I'll use a bit varying field with unlimited length.
To record unique visitors per day, I'll flip the bit corresponding to a user's id.
Each event type will have a separate record. It is possible to get useful information using union(&) and intersection(|) of several fields.
A field for 1 M users will required 1M bits = 125KB.
Is it reasonable to assume that this will result with a better performance and lower space and memory than using a table with a unique index?
Is there a built-in function to count bits similar to BIT_COUNT in mysql and BITCOUNT in redis?
I've found several plpgsql functions in the mailing list.

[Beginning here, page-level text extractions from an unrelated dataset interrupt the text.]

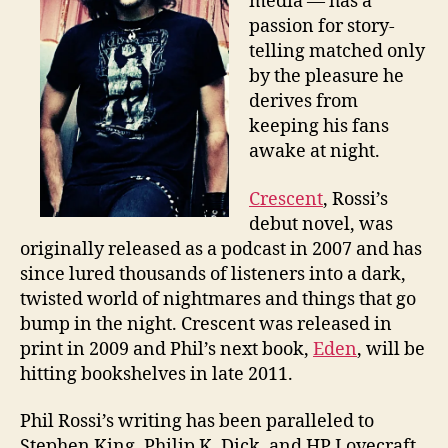
media — has a
passion for story-
telling matched only
by the pleasure he
derives from
keeping his fans
awake at night.
Crescent
, Rossi’s
debut novel, was
originally released as a podcast in 2007 and has
since lured thousands of listeners into a dark,
twisted world of nightmares and things that go
bump in the night. Crescent was released in
print in 2009 and Phil’s next book,
Eden
, will be
hitting bookshelves in late 2011.
Phil Rossi’s writing has been paralleled to
Stephen King, Philip K. Dick, and HP Lovecraft.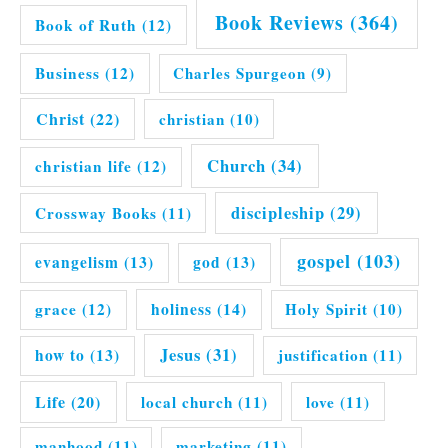
Book Reviews
(364)
Book of Ruth
(12)
Business
(12)
Charles Spurgeon
(9)
Christ
(22)
christian
(10)
Church
(34)
christian life
(12)
discipleship
(29)
Crossway Books
(11)
gospel
(103)
evangelism
(13)
god
(13)
grace
(12)
holiness
(14)
Holy Spirit
(10)
Jesus
(31)
how to
(13)
justification
(11)
Life
(20)
local church
(11)
love
(11)
manhood
(11)
marketing
(11)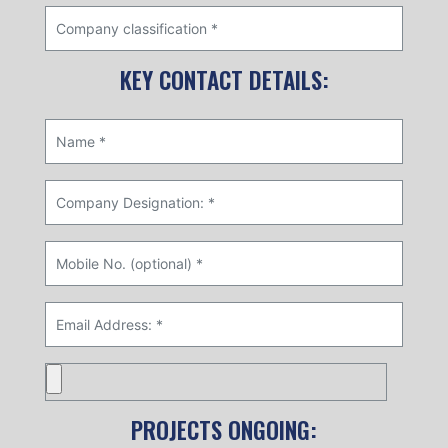
KEY CONTACT DETAILS:
PROJECTS ONGOING: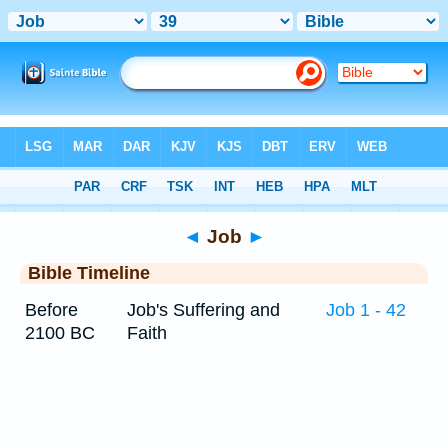
Bible
>
Timeline
> Job 39
◄
Job
►
Bible Timeline
Before
Job's Suffering and
Job 1 - 42
2100 BC
Faith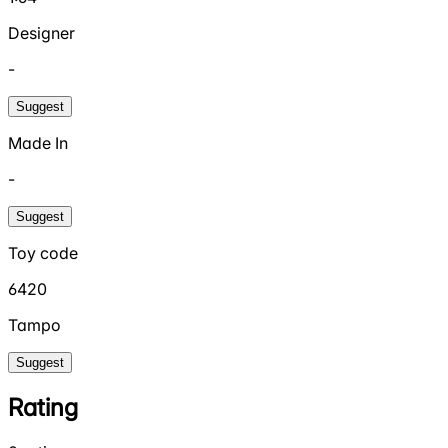
Designer
-
Suggest
Made In
-
Suggest
Toy code
6420
Tampo
Suggest
Rating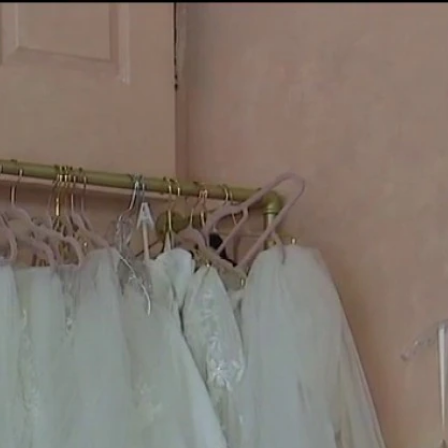
Sign In
TV Provider
FOX Networks
ility
Fox News
Fox Business
Fox Nation
Fox Sports
 Feedback
Fox Weather
Tubi
Fox Local
TMZ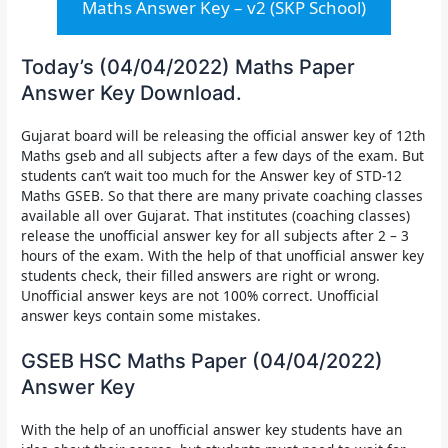
Maths Answer Key – v2 (SKP School)
Today’s (04/04/2022) Maths Paper
Answer Key Download.
Gujarat board will be releasing the
official answer key of 12th
Maths gseb
and all subjects after a few days of the exam. But
students can’t wait too much for the Answer key of STD-12
Maths GSEB. So that there are many private coaching classes
available all over Gujarat. That institutes (coaching classes)
release the unofficial answer key for all subjects after 2 – 3
hours of the exam. With the help of that unofficial answer key
students check, their filled answers are right or wrong.
Unofficial answer keys are not 100% correct. Unofficial
answer keys contain some mistakes.
GSEB HSC Maths Paper (04/04/2022)
Answer Key
With the help of an unofficial answer key students have an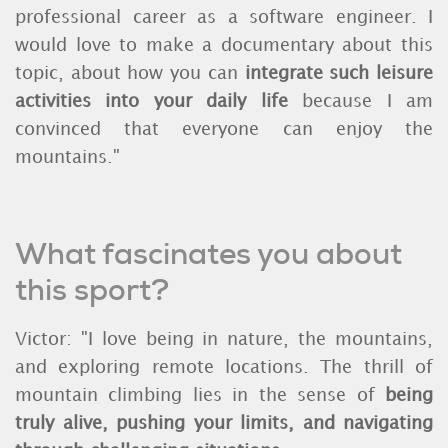
professional career as a software engineer. I
would love to make a documentary about this
topic, about
how you can
integrate such leisure
activities into your daily life
because I am
convinced that everyone can enjoy the
mountains."
What fascinates you about
this sport?
Victor: "I love being in nature, the mountains,
and exploring remote locations. The thrill of
mountain climbing lies in the sense of
being
truly alive, pushing your limits, and navigating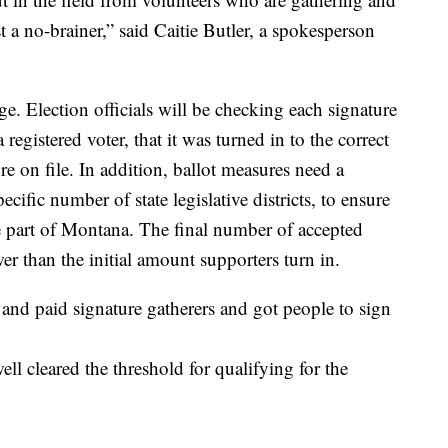
ust a no-brainer,” said Caitie Butler, a spokesperson
e. Election officials will be checking each signature
a registered voter, that it was turned in to the correct
re on file. In addition, ballot measures need a
ific number of state legislative districts, to ensure
e part of Montana. The final number of accepted
wer than the initial amount supporters turn in.
nd paid signature gatherers and got people to sign
ll cleared the threshold for qualifying for the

What is the best function to use for large bitstrings (>100KB)?
Thanks
CREATE OR REPLACE FUNCTION bitcount(i integer) RETURNS integer AS $$ DECLARE n integer; DECLARE amount integer; BEGIN amount := 0; FOR n IN 1..16 LOOP amount := amount + ((i >> (n-1)) & 1); END LOOP; RETURN amount; END $$ LANGUAGE plpgsql;
create or replace function bitsetlen(bit) returns int as $$ declare i int; c int; begin c:=0; for i in 1..length($1) loop if substring($1,i,1)=B'1' then c:=c+1; end if; end loop; return c; end; $$ language plpgsql;
SELECT (myBit & 1 + myBit >> 1 & 1 + myBit >> 2 & 1) AS bitCount FROM myBitTable;
SELECT LENGTH( REPLACE( CAST( B'101000000000000000000010' AS TEXT ), '0', ''));